Nothing ever truly ends. One part dies so another breathes. The cycle is the only constant.
T = 1/f: cycle period (s) as inverse of frequency f (Hz). D: Miner's cumulative damage (dimensionless). n_i: cycles applied at stress amplitude i. N_f,i: cycles to failure at that amplitude (Basquin). D = 1 indicates imminent failure. D < 0.3: healthy component. The bicycle operates at multiple simultaneous cycle frequencies: pedaling, wheel, suspension.
"Nothing ever truly ends. One part dies so another breathes."
A bicycle in motion simultaneously operates at multiple cycle scales. Pedaling frequency: 1.3-1.8 Hz (80-110 rpm). Wheel rotation frequency at 25 km/h with 29" tire: ~3.4 Hz. Fork suspension natural frequency: 2-4 Hz. Each of these cycles applies cyclic loads to different components, accumulating damage according to Miner's rule with different n_i and N_f,i.

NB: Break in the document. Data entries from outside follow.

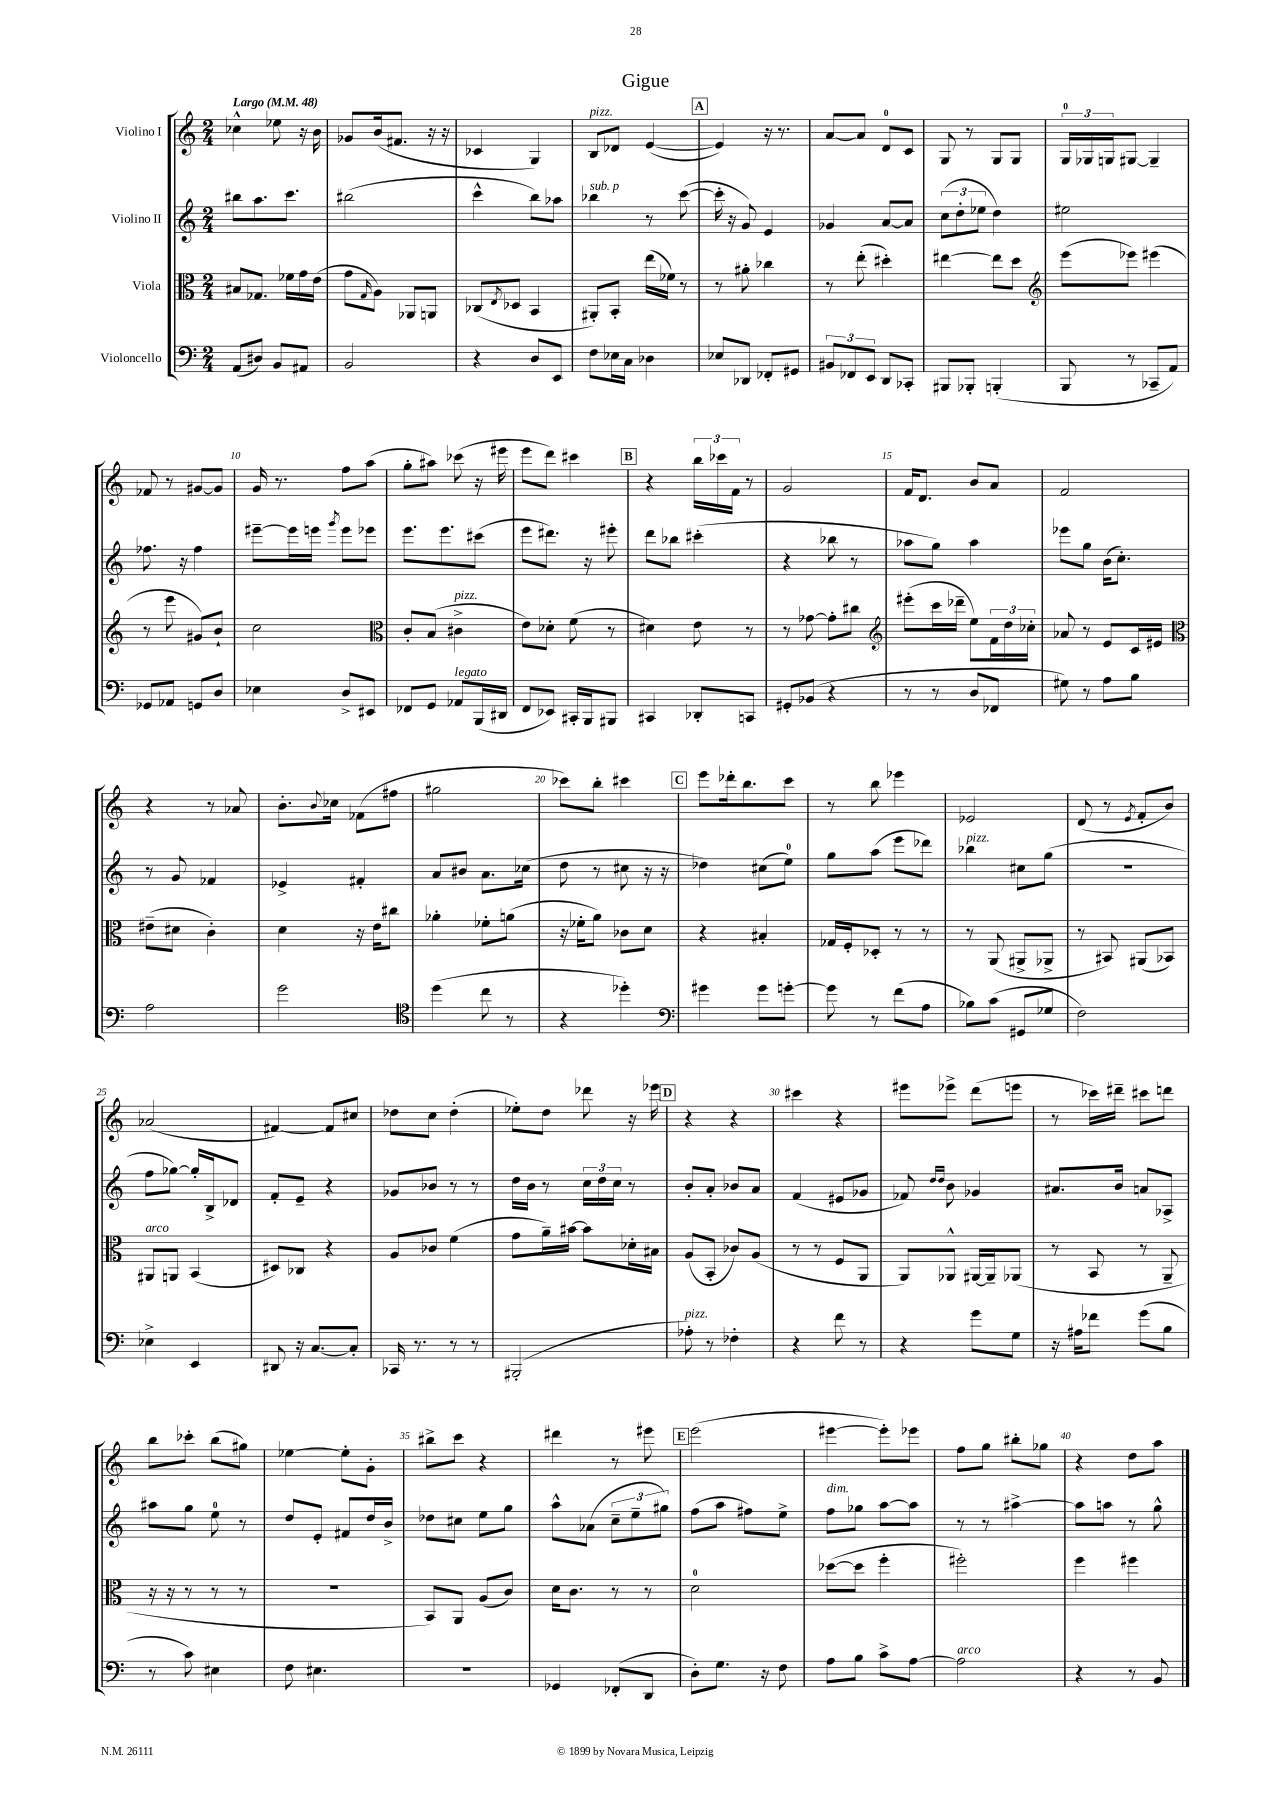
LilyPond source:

\header { title = "Gigue" }
<<
\new StaffGroup <<
\new Staff = "s0" \with { instrumentName = "Violino I" } {
    \clef treble \key c \major \numericTimeSignature \time 2/4 \tempo "Largo" 4 = 48
    ces''4-^ ees''8 r16 b'16 |
    ges'8 b'16( fis'8. r16 r16 |
    ces'4 g4) |
    b8^\markup { \italic "pizz." } des'8 e'4~( |
    \mark \markup { \box "A" } e'4) r16 r8. |
    a'8~ a'8 d'8-0 c'8 |
    g8 r8 g8 g8 |
    \tuplet 3/2 { g16-0 ges16 g16 } gis8~ gis4-- |
    fes'8 r8 gis'8~ gis'8 |
    g'16 r8. f''8 a''8( |
    g''8-. ais''8) ces'''8( r16 eis'''16 |
    e'''8 d'''8) cis'''4 |
    \mark \markup { \box "B" } r4 \tuplet 3/2 { b''16 ces'''16 f'16 } r8 |
    g'2 |
    f'16 d'8. b'8 a'8 |
    f'2 |
    r4 r8 aes'8 |
    b'8.-. \appoggiatura { b'8 } ces''16 fes'8( fis''8 |
    gis''2 |
    ces'''8) b''8-. cis'''4 |
    \mark \markup { \box "C" } e'''8 des'''16-. b''8. c'''8 |
    r8 b''8 ees'''4 |
    ees'2 |
    d'8( r8 \acciaccatura { e'8 } f'8-. b'8) |
    aes'2( |
    fis'4~) fis'8 cis''8 |
    des''8 c''8 des''4-.( |
    ees''8-.) d''8 des'''8 r16 ees'''16 |
    \mark \markup { \box "D" } r4 r4 |
    cis'''4 r4 |
    eis'''8 ees'''8-> d'''8( e'''8 |
    r8 ces'''16) dis'''16-- cis'''8 d'''8 |
    b''8 ces'''8-. b''8( gis''8) |
    ees''4~ ees''8-. g'8-. |
    bis''8-> c'''8 r4 |
    dis'''4 r8 eis'''8 |
    \mark \markup { \box "E" } e'''2( |
    eis'''4~ eis'''8-.) ees'''8 |
    f''8 g''8 bis''8-. ges''8 |
    r4 d''8 a''8 \bar "|." |
}
\new Staff = "s1" \with { instrumentName = "Violino II" } {
    \clef treble \key c \major \numericTimeSignature \time 2/4
    bis''8 a''8. c'''8. |
    bis''2( |
    c'''4-^ b''8) aes''8 |
    bes''4^\markup { \italic "sub. p" } r8 c'''8~( |
    \mark \markup { \box "A" } c'''16-. r16 g'8) e'4 |
    ges'4 a'8~ a'8 |
    \tuplet 3/2 { c''8( d''8-. ees''8 } d''4) |
    eis''2 |
    fes''8. r16 fes''4 |
    eis'''8~-- eis'''16 e'''16 \acciaccatura { g'''8 } e'''8 ees'''8 |
    e'''8. e'''8. cis'''8( |
    e'''8 dis'''8.) r16 eis'''8-. |
    \mark \markup { \box "B" } d'''8 bes''8 cis'''4-.( |
    r4 bes''8 r8 |
    aes''8 g''8) aes''4 |
    ees'''8 g''8 b'16( c''8.-.) |
    r8 g'8 fes'4 |
    ees'4-> fis'4-. |
    a'8 bis'8 a'8. ces''16( |
    d''8 r8 cis''8 r16 r16 |
    \mark \markup { \box "C" } des''4) cis''8( e''8-0) |
    g''8 a''8( e'''8 des'''8) |
    bes''4^\markup { \italic "pizz." } cis''8 g''8( |
    R2 |
    f''8 ges''8~) ges''16-. b16-> des'8 |
    f'8-. e'8-- r4 |
    ges'8 bes'8 r8 r8 |
    d''16 b'16 r8 \tuplet 3/2 { c''16 d''16 c''16 } r8 |
    \mark \markup { \box "D" } b'8-. a'8-. bes'8 a'8 |
    f'4( eis'8 ges'8 |
    fes'8) \grace { d''16 d''16 } b'8 ges'4 |
    ais'8. b'16 a'8 aes8-> |
    ais''8 g''8 e''8-0 r8 |
    d''8 e'8-. fis'8 d''16 b'16-> |
    des''8 cis''8 e''8 g''8 |
    a''8-^ aes'8( \tuplet 3/2 { c''8-- e''8-- gis''8) } |
    \mark \markup { \box "E" } f''8( a''8 fis''8) e''8-> |
    f''8^\markup { \italic "dim." } ges''8 a''8~ a''8 |
    r8 r8 ais''4~-> |
    ais''8 a''8 r8 g''8-^ \bar "|." |
}
\new Staff = "s2" \with { instrumentName = "Viola" } {
    \clef alto \key c \major \numericTimeSignature \time 2/4
    bis8 ges8. fes'16 g'16 e'16( |
    g'8 \grace { g16 } a8) aes,8 a,8 |
    ces8( \acciaccatura { e8 } des8 b,4 |
    ais,8-.) b,8-. e''16( fes'16) r8 |
    \mark \markup { \box "A" } r8 ais'8-. ces''4 |
    r8 e''8-.( dis''4-.) |
    eis''4~ eis''8 d''8 |
    \clef treble e'''8( ees'''8) eis'''4( |
    r8 e'''8 gis'8) b'8-! |
    c''2 |
    \clef alto c'8-. b8( cis'4->^\markup { \italic "pizz." } |
    e'8) des'8-. f'8( r8 |
    \mark \markup { \box "B" } dis'4) e'8 r8 |
    r8 ges'8~ ges'8-. cis''8 |
    \clef treble eis'''8-.( c'''16 des'''16-- e''8) \tuplet 3/2 { f'16 d''16 ces''16-. } |
    aes'8 r8 e'8 c'16 eis'16 |
    \clef alto eis'8--( dis'8 c'4-.) |
    d'4 r16 e'16 cis''8 |
    aes'4-. fes'8-. a'8( |
    r16 fes'16-. a'8) ces'8 d'8 |
    \mark \markup { \box "C" } r4 bis4-. |
    ges16 f16-. des8-. r8 r8 |
    r8 a,8( ais,8-> aes,8-> |
    r8 bis,8) ais,8( bes,8) |
    ais,8^\markup { \italic "arco" } a,8 b,4( |
    dis8) ces8 r4 |
    a8 ces'8 f'4( |
    g'8 a'16--) bis'16~ bis'8 des'16-. bis16 |
    \mark \markup { \box "D" } a8( b,8-. ces'8) a8( |
    r8 r8 f8 a,8 |
    a,8) aes,8-^ ais,16~ ais,16-- aes,8( |
    r8 b,8 r8 a,8-- |
    r16 r16 r8 r8 r8 |
    R2 |
    b,8) a,8 a8( c'8) |
    d'16 c'8. r8 r8 |
    \mark \markup { \box "E" } d'2-0 |
    des''8~( des''8 f''4-. |
    fis''2-.) |
    f''4 fis''4 \bar "|." |
}
\new Staff = "s3" \with { instrumentName = "Violoncello" } {
    \clef bass \key c \major \numericTimeSignature \time 2/4
    a,8( dis8) b,8 ais,8 |
    b,2 |
    r4 d8 e,8 |
    f8 ees16 c16 des4 |
    \mark \markup { \box "A" } ees8 des,8 fes,8-. gis,8 |
    \tuplet 3/2 { bis,8 fes,8 e,8 } d,8 ces,8-. |
    bis,,8 bes,,8-. b,,4-.( |
    b,,8 r8 ces,8-- a,8) |
    ges,8 aes,8 g,8 d8 |
    ees4 d8-> eis,8 |
    fes,8 g,8 aes,8^\markup { \italic "legato" } b,,16( dis,16 |
    f,8 ees,8) cis,16-. b,,16 bis,,8 |
    \mark \markup { \box "B" } cis,4 des,8-. c,8 |
    gis,8-. bes,8( r4 |
    r8 r8 d8 fes,8 |
    gis8) r8 a8 b8 |
    a2 |
    g'2 |
    \clef tenor d''4( c''8 r8 |
    r4 des''4-.) |
    \mark \markup { \box "C" } \clef bass gis'4 gis'8 g'8~-. |
    g'8 r8 f'8( a8 |
    bes8) c'8( gis,8 ges8 |
    f2) |
    ees4-> e,4 |
    dis,8 r16 c8.~ c8-. |
    ces,16 r8. r8 r8 |
    bis,,2-.( |
    \mark \markup { \box "D" } aes8-.^\markup { \italic "pizz." }) r8 fes4-. |
    r4 f'8 r8 |
    r4 g'8 g8 |
    r16 ais16 fes'8 g'8( b8 |
    r8 c'8) eis4 |
    f8 eis4. |
    r2 |
    ges,4 fes,8-.( d,8 |
    \mark \markup { \box "E" } d8-.) g8. r16 f8 |
    a8 b8 c'8-> a8~ |
    a2^\markup { \italic "arco" } |
    r4 r8 b,8 \bar "|." |
}
>>
>>
\layout { \context { \Score \override BarNumber.break-visibility = ##(#f #t #t) barNumberVisibility = #(every-nth-bar-number-visible 5) } }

T = 1/f is the cycle basis: the time between successive loads determines how many cycles a component accumulates per kilometer. At 25 km/h, the wheel completes ~3.4 cycles per second. In 1000 km of use, the hub bearing has completed approximately 490,000 cycles. At 80 rpm average cadence, the bottom bracket completes ~350,000 cycles per year of moderate use.
Miner's damage D is the sum of life fractions consumed at each stress amplitude regime. For a bicycle in Trujillo mixing urban riding (low σ_a, many cycles), La Esperanza climbs (high σ_a, few cycles) and abrupt descents (very high σ_a, very few but very damaging cycles), D accumulates contributions from three distinct regimes. Without usage tracking, D is always a partial unknown.
ACCUMULATED CYCLES — 1 YEAR OF USE IN TRUJILLO
Chain (links): ~520,000 load-unload cycles at 80 rpm, 10h/week. Rear hub bearing: ~1.8M ball load cycles. Suspension fork (impacts): ~180,000 compression cycles. Bottom bracket axle: ~360,000 bending cycles. Each cycle adds Δn_i/N_f,i to the Miner damage counter.
Cyclic maintenance is not arbitrary: it is the response to the Miner counter. When chain D reaches 0.75, the probability of failure in the next 200 km exceeds 50%. When fork seal D reaches 0.80, fluid loss is imminent. Service intervals exist because components have finite Basquin lives and damage counters that advance with every pedal stroke.
FIELD NOTE — BIKELAB, END OF SERIES
Scientific Noir ends where it began: the cycle. Entropy grows (Ep.1), stress acts (Ep.2), fatigue accumulates (Ep.3), corrosion advances (Ep.4), friction dissipates (Ep.5), degradation continues (Ep.6), noise emerges (Ep.7). Then the mechanic intervenes with negentropy (Ep.8), restores coherence (Ep.9), and the cycle restarts. Nothing ever truly ends.
The bicycle is a system of nested cycles within cycles: the pedaling cycle within the riding cycle, within the useful life cycle, within the maintenance cycle. The physics governing each is the same. What changes is the time scale. Understanding cycles is understanding when to intervene, with what, and with what expected result. The rest is consequence.